では、何らかの理由で戸籍簿が滅失してしまったら、どうなるのでしょうか?
例えば、2011年の東日本大震災によって、宮城県南三陸町および女川町ならびに岩手県大槌町および陸前高田市の戸籍、除籍および原戸籍が滅失しました。
もう少し正確にいうと、市役所や町村役場に備えられた戸籍の「正本」が滅失したのですが、滅失した戸籍は、管轄法務局で保存していた「副本」を元に再製作業を行い、同年4月25日に戸籍の再製データの作成が完了しています。

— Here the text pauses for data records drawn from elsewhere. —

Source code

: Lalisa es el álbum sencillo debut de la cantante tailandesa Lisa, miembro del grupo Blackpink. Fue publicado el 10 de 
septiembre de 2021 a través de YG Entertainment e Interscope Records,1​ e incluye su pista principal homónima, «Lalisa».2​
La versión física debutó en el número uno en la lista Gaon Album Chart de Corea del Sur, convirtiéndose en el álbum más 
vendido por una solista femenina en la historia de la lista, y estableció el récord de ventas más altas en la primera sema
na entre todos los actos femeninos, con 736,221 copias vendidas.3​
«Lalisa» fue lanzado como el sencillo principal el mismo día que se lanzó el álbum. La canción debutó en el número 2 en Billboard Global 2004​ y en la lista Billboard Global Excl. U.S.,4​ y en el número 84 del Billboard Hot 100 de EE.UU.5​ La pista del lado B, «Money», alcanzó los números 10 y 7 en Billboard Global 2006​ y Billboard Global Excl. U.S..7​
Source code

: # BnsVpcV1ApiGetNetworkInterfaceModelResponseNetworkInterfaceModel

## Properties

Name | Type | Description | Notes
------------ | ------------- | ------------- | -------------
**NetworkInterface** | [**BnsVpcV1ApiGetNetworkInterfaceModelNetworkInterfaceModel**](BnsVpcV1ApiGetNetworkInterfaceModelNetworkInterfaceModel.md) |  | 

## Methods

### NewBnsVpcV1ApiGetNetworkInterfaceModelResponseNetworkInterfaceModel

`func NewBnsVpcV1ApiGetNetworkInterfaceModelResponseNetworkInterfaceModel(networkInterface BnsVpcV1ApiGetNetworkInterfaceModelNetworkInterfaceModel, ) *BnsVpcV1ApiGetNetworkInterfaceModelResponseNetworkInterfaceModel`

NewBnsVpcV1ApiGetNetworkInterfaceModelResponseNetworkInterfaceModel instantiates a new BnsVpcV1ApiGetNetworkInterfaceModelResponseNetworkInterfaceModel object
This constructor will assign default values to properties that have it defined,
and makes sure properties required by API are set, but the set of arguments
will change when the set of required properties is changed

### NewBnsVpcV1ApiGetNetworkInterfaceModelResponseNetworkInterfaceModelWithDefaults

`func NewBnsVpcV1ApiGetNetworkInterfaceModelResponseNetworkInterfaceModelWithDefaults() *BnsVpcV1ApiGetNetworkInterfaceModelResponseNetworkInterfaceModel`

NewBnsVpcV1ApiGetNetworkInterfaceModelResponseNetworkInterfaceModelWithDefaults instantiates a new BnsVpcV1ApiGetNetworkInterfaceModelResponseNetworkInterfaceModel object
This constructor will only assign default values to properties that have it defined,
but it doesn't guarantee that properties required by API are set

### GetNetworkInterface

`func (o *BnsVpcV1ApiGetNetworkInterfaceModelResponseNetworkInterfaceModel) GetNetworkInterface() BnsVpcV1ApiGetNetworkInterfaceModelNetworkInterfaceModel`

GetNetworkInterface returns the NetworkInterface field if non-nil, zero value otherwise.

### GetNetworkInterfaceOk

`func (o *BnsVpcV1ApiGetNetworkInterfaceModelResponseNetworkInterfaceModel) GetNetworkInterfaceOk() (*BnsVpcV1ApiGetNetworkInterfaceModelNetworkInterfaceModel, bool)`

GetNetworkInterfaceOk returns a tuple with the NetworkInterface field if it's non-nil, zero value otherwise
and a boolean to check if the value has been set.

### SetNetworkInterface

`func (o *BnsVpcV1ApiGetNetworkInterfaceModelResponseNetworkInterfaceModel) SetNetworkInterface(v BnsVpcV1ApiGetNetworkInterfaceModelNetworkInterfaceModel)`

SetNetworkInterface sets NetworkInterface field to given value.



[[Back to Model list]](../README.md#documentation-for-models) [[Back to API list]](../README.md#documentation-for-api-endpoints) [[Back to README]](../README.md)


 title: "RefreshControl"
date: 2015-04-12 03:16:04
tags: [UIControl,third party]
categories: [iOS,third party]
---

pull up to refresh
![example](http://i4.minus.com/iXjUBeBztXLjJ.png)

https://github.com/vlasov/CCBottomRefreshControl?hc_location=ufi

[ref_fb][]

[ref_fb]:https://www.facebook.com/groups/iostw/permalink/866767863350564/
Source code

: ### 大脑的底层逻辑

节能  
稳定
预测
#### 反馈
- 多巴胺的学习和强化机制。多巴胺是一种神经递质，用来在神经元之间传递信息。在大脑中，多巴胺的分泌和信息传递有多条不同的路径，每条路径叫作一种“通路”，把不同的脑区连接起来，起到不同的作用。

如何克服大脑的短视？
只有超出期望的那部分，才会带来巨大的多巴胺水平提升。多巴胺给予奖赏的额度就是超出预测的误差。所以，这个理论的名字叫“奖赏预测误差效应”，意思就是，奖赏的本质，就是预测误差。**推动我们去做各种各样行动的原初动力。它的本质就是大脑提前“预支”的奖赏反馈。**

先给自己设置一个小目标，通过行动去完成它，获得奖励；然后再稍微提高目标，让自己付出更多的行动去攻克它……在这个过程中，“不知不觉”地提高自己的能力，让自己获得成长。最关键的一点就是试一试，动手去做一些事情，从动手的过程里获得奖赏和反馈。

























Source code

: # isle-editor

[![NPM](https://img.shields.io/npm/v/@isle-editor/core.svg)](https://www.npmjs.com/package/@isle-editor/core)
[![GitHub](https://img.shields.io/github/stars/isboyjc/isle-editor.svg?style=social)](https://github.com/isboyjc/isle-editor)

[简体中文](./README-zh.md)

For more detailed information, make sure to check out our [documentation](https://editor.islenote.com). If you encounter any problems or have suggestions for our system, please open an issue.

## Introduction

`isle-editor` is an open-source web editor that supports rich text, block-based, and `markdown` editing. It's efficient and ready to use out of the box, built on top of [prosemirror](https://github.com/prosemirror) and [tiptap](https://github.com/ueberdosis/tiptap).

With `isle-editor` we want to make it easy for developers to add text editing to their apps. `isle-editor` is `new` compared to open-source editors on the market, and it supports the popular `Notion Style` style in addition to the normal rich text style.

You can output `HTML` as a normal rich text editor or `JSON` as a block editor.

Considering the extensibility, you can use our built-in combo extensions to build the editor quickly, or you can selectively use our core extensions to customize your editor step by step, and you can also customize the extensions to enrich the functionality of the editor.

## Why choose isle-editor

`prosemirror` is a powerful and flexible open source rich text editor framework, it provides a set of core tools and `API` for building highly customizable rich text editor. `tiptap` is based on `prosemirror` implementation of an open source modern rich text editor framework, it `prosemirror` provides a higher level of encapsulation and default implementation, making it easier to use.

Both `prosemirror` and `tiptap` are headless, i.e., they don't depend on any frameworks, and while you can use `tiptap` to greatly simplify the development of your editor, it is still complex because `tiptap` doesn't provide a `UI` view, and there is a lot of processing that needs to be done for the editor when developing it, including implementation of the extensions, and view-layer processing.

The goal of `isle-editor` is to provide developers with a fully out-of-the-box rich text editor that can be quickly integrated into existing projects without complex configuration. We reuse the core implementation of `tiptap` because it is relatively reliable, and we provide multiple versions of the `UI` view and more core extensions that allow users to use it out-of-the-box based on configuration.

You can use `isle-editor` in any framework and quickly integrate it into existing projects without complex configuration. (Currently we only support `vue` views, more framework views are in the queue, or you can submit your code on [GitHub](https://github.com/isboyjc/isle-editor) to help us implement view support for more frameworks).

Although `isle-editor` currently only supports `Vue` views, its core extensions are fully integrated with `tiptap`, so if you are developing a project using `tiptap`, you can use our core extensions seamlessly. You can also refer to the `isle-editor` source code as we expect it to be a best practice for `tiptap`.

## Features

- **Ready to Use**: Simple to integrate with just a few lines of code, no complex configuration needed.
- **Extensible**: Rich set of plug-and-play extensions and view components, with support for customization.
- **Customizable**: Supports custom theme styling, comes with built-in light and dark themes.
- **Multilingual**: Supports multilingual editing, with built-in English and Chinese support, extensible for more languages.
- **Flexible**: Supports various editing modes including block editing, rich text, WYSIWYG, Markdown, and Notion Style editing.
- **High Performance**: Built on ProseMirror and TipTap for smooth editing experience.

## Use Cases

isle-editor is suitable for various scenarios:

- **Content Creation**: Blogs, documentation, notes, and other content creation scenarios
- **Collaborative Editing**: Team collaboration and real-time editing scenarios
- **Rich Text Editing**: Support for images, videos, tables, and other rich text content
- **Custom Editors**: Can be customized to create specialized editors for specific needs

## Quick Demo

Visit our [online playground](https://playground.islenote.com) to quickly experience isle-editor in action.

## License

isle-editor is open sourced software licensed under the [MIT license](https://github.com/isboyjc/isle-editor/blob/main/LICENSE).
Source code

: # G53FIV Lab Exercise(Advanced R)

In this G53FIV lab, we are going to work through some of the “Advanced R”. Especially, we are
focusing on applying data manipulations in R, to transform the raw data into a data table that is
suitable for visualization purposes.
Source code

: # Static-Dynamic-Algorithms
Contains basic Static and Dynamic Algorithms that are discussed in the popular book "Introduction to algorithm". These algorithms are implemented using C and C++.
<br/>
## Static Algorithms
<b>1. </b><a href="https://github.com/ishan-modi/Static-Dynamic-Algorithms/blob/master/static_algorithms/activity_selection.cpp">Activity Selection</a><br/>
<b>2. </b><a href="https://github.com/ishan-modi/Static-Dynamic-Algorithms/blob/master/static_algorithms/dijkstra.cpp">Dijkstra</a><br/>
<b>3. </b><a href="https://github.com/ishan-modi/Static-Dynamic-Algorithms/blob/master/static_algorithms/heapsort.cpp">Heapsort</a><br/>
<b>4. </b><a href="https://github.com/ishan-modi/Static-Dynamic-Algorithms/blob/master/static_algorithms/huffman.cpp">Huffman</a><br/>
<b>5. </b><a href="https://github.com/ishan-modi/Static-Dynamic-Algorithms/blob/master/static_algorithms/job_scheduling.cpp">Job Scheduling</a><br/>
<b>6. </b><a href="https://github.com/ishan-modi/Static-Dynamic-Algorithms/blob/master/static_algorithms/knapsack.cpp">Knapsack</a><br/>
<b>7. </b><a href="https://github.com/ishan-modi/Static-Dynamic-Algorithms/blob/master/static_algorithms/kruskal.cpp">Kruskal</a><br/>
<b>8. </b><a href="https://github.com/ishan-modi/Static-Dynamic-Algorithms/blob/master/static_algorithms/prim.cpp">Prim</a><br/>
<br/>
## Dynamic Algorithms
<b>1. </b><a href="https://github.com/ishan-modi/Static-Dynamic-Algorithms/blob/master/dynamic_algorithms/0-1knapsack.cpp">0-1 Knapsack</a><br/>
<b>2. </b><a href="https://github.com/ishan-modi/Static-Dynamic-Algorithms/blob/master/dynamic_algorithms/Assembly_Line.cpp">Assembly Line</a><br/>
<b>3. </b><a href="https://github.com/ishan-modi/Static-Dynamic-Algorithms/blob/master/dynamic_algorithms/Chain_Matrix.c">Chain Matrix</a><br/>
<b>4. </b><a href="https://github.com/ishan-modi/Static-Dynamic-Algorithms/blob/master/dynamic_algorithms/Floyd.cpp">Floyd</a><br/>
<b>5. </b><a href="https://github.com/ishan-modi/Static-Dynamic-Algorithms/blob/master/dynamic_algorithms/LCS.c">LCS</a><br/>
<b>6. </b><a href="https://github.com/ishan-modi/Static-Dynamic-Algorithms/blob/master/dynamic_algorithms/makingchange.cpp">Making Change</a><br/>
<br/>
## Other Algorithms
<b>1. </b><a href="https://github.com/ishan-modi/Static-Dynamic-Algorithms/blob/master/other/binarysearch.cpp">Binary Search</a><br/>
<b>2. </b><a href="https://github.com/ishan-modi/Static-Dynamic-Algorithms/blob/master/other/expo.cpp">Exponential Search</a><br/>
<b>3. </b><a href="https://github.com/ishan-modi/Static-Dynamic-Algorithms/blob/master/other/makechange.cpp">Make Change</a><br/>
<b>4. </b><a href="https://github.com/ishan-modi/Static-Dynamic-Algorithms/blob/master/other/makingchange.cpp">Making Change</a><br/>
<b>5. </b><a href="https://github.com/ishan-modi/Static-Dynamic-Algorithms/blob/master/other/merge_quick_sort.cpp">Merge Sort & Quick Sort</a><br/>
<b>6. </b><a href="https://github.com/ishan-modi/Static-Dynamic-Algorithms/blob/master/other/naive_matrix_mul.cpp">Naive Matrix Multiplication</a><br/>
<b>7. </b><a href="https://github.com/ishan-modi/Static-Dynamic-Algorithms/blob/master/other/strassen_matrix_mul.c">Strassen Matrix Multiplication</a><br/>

このように、戸籍は正本と副本が設けられており、正本は市役所または町村役場に備え、副本は管轄法務局もしくは地方法務局またはその支局が保存しています。
除籍簿、改製原戸籍簿の保存期間
除籍簿、改製原戸籍簿については保存期間の定めがあり、以前はその保存期間は80年(改製原戸籍は種類により100年)でした。平成22年に戸籍法施行規則の一部改正により、除籍簿、改製原戸籍とも保存期間は150年に変更されています。
保存期間の変更が施行されたのが平成22年6月1日ですから、その日以前に除籍または改製されてから80年が経過していると、廃棄処分されている可能性があります。昭和5年5月以前に除籍・改製事由に該当しているものは、要注意ですね。
相続手続きに必要な原戸籍謄本等の一部が滅失した場合
相続手続きの際に、被相続人の出生から死亡までの戸籍謄本を請求しても、そのうちの一部の戸籍(除籍・改製原戸籍)が、保存年限の経過により廃棄処分されているとその謄本は発行されません。また、関東大震災や先の戦争における空襲で焼失し再製できなかった場合も同様です。
こういうケースでは、保存年限経過などの理由により除籍・改製原戸籍の謄本が交付ができない旨の「通知書(あるいは証明書・告知書)」を発行してもらう必要があります。